After decades of a strict and often brutal one-child policy — one of the world’s strictest family planning regulations — China has been gradually easing restrictions to encourage couples to have more children, after a record-low number of babies were born last year.

The Great Hall of People in China. Photo: Mirko Kuzmanovic, via Shutterstock.

New guidelines published Monday by the country’s cabinet called for better standards of women’s health, awareness of contraception, and improved sexual health.

Healthcare professionals should “promote pre-marital medical examinations, pre-pregnancy health check-ups” and “reduce abortions that are not medically necessary”, it said.

It did not give details on how this would work in practice.

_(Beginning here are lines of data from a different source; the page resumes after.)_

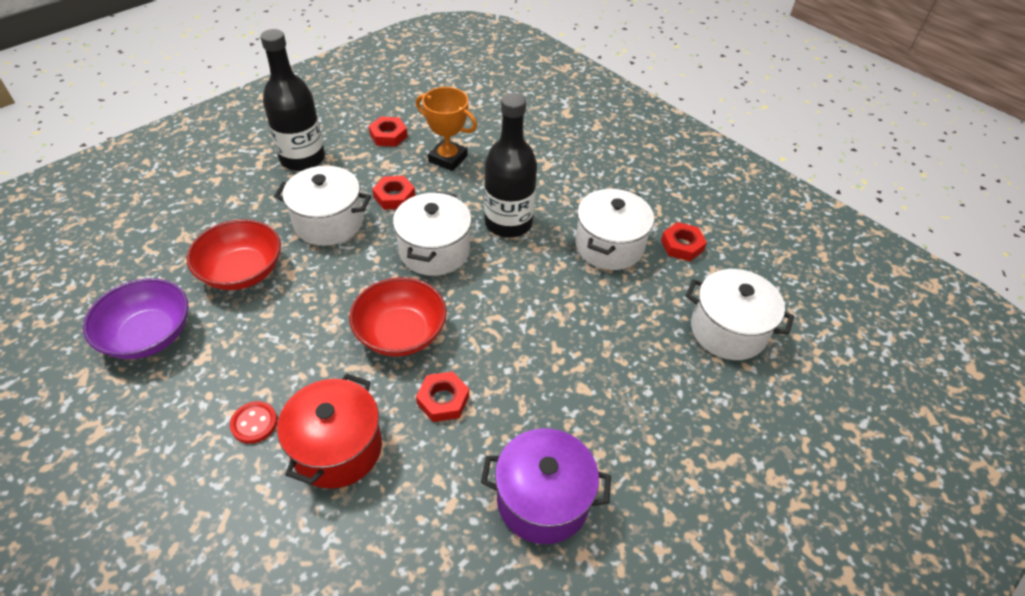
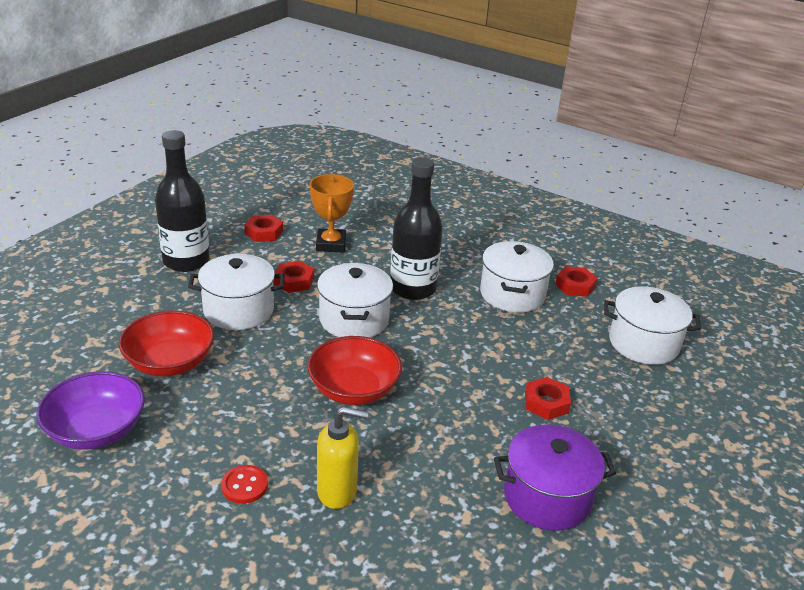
camera: 15 degrees left, 15 degrees down
red pot [277,373,382,489] -> yellow soap dispenser [317,407,369,509]
orange trophy [416,87,477,171] -> orange trophy turned 75 degrees clockwise [310,174,354,253]
red nut [416,371,469,422] -> red nut moved to [525,377,571,420]

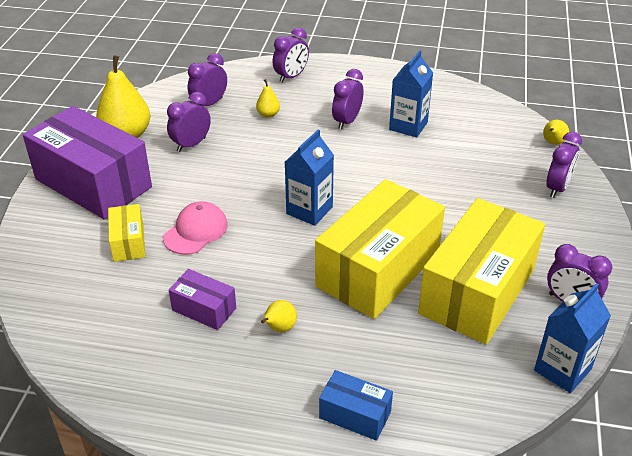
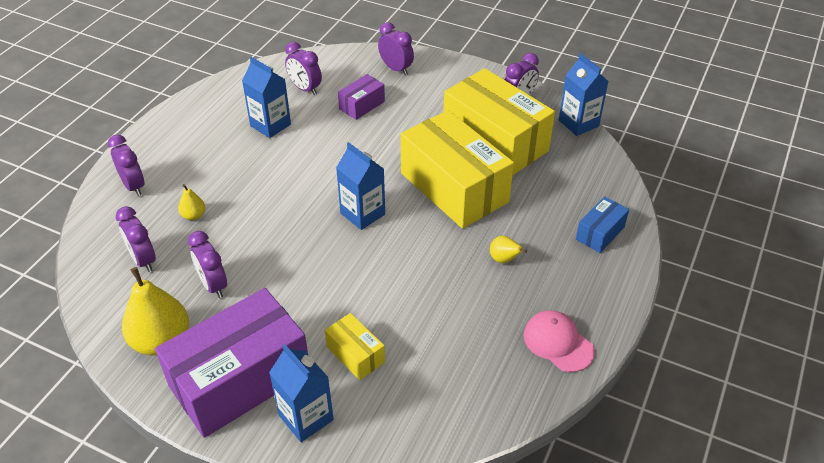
camera: 75 degrees left, 5 degrees up
yellow box [108,204,145,262] -> yellow box turned 45 degrees clockwise [325,313,385,380]
pink cap [163,201,228,255] -> pink cap moved to [524,310,595,372]
purple box [169,269,236,330] -> purple box moved to [338,74,385,120]
purple clock [332,69,363,130] -> purple clock moved to [285,42,322,95]
yellow pear [543,120,569,145] -> none
none -> blue carton [269,344,334,442]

Unlike in much of Asia, abortion is legal and easily accessible in China. But there are strict controls preventing sex-selective abortions, after decades of the one-child policy — and a traditional social preference for boys — led to a skewed gender balance and abandoned baby girls.

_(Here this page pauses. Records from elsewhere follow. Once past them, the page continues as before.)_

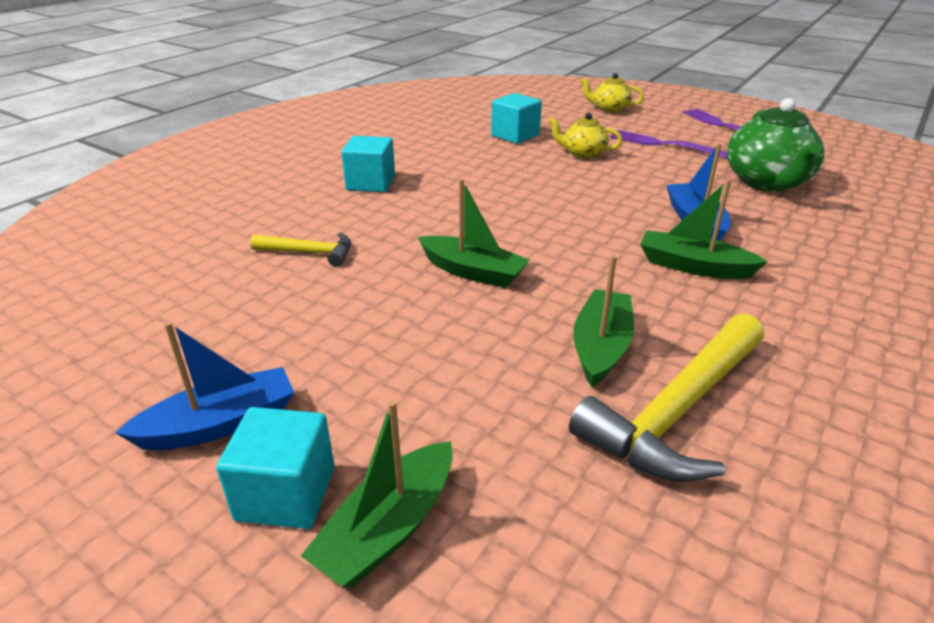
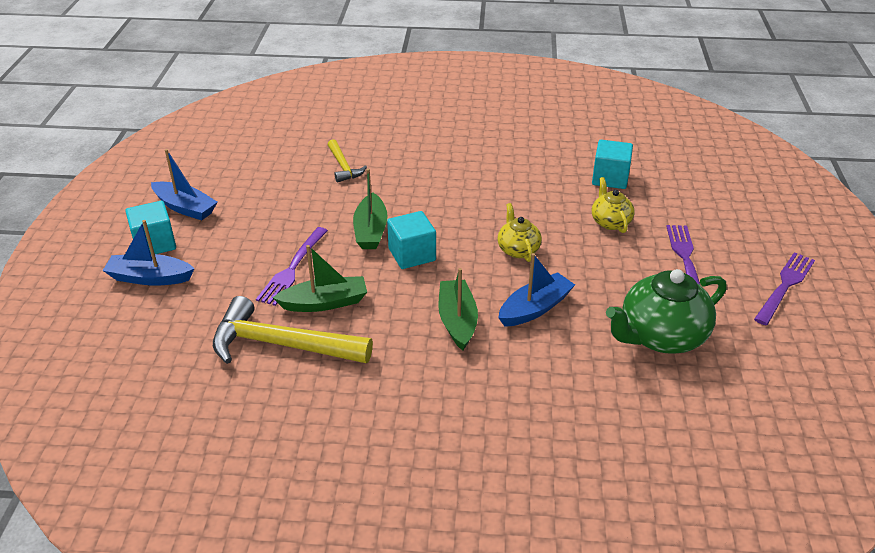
camera: 60 degrees right, 5 degrees up
green boat [301,401,453,587] -> blue boat [102,220,195,286]
turquoise cube [341,136,395,192] -> turquoise cube moved to [387,211,436,269]
yellow teapot [581,73,644,113] -> yellow teapot moved to [498,203,542,262]
none -> purple fork [256,227,328,306]

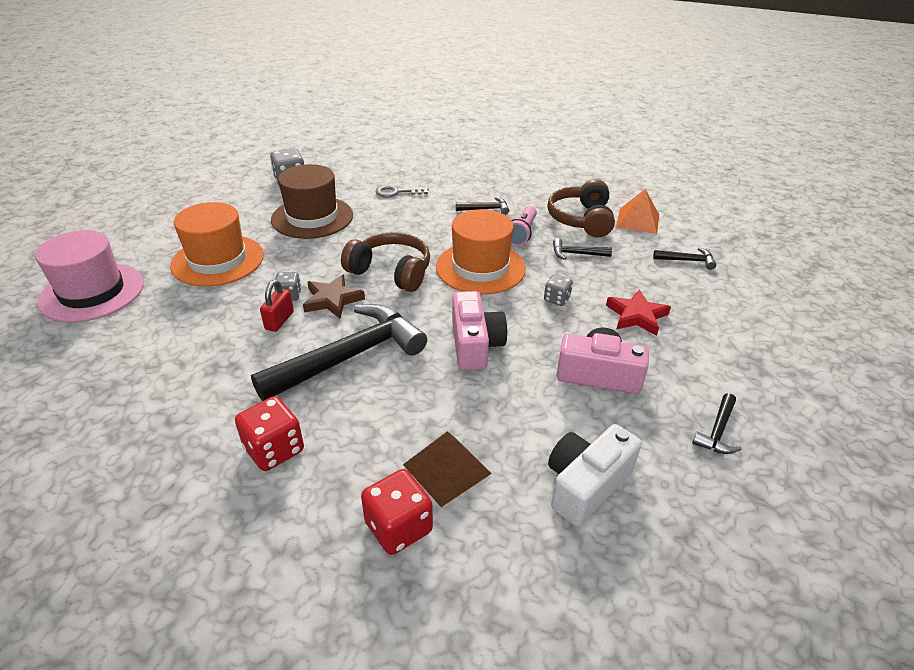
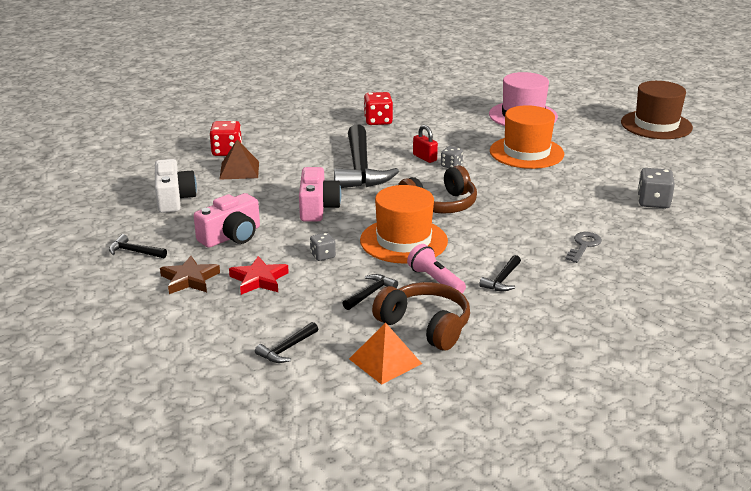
camera: 125 degrees right, 10 degrees down
red dice [235,396,304,471] -> red dice moved to [364,92,393,125]
brown hat [271,164,353,239] -> brown hat moved to [621,81,693,139]
brown star [303,274,365,318] -> brown star moved to [160,256,220,294]
pink camera [452,291,507,371] -> pink camera turned 120 degrees counterclockwise [299,167,341,221]
black hammer [692,393,742,454] -> black hammer turned 45 degrees counterclockwise [109,234,167,258]

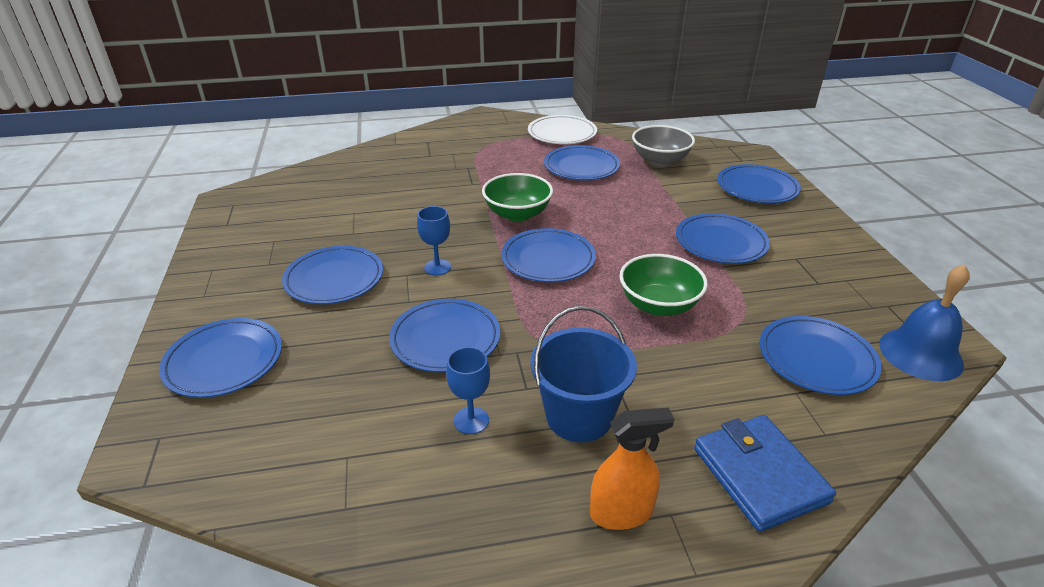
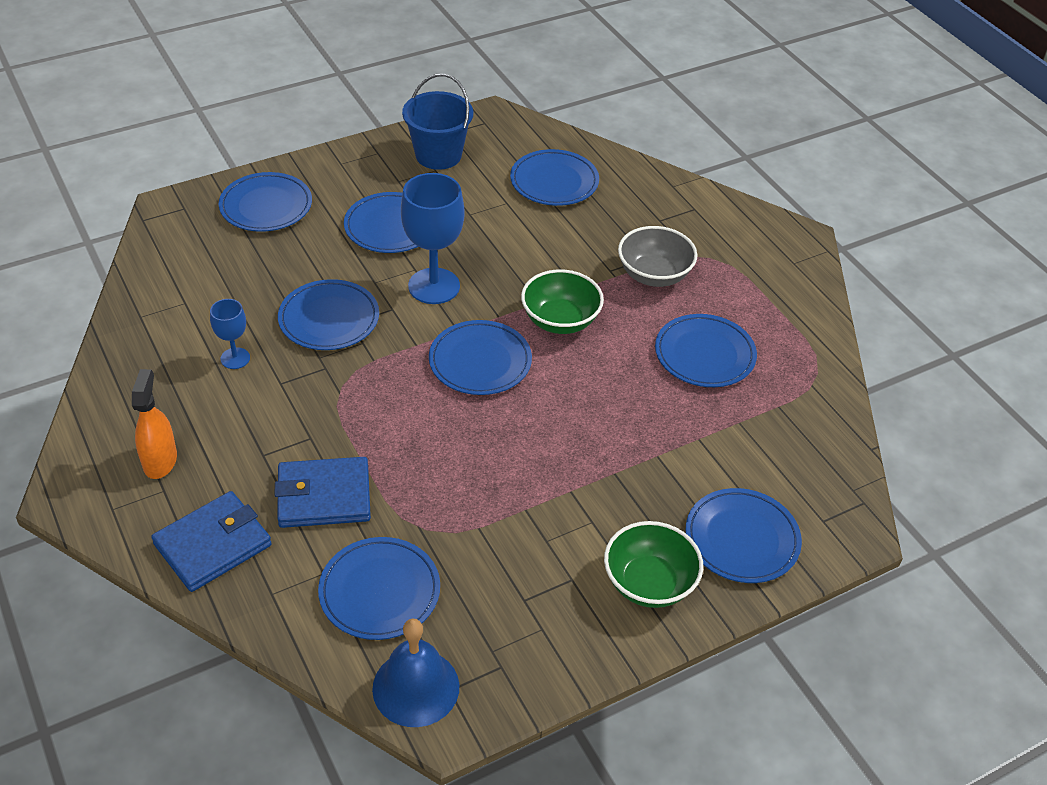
camera: 70 degrees right, 10 degrees up
blue goblet [417,206,451,276] -> blue goblet [401,173,465,304], size x1.89
white plate [528,115,597,144] -> none
blue bucket [530,306,637,442] -> blue bucket moved to [402,74,473,170]
orange spray bottle [590,407,674,530] -> orange spray bottle turned 150 degrees counterclockwise [132,369,177,479]
green bowl [619,254,708,316] -> green bowl moved to [604,521,703,608]
grey bowl [632,125,695,166] -> grey bowl moved to [618,226,697,287]
blue plate [676,213,770,264] -> blue plate moved to [510,149,599,206]
none -> blue wallet [275,457,371,528]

In 2016, China relaxed the one-child policy, allowing couples to have two children, as concerns mounted over an ageing workforce and economic stagnation.

Photo: Jerry Wang, via Unsplash.

This year, the rules were eased again to allow three children.

Changing mindsets plus soaring costs of property and education mean many young couples are reluctant to have more than one child, particularly given the pressures of caring for elderly parents.

The latest census in June showed that China’s population had grown at its slowest pace in decades, reaching 1.41 billion, with a sharp drop in the number of working-age people.

Annual births plummeted to a record low of 12 million in 2020, and in a rapidly ageing society policymakers have been turning to a number of measures in a desperate bid to boost the population.

Other efforts to encourage bigger families include a series of measures to ban expensive extra-curricular tutoring that Beijing feared was a seen as a barrier to having more children.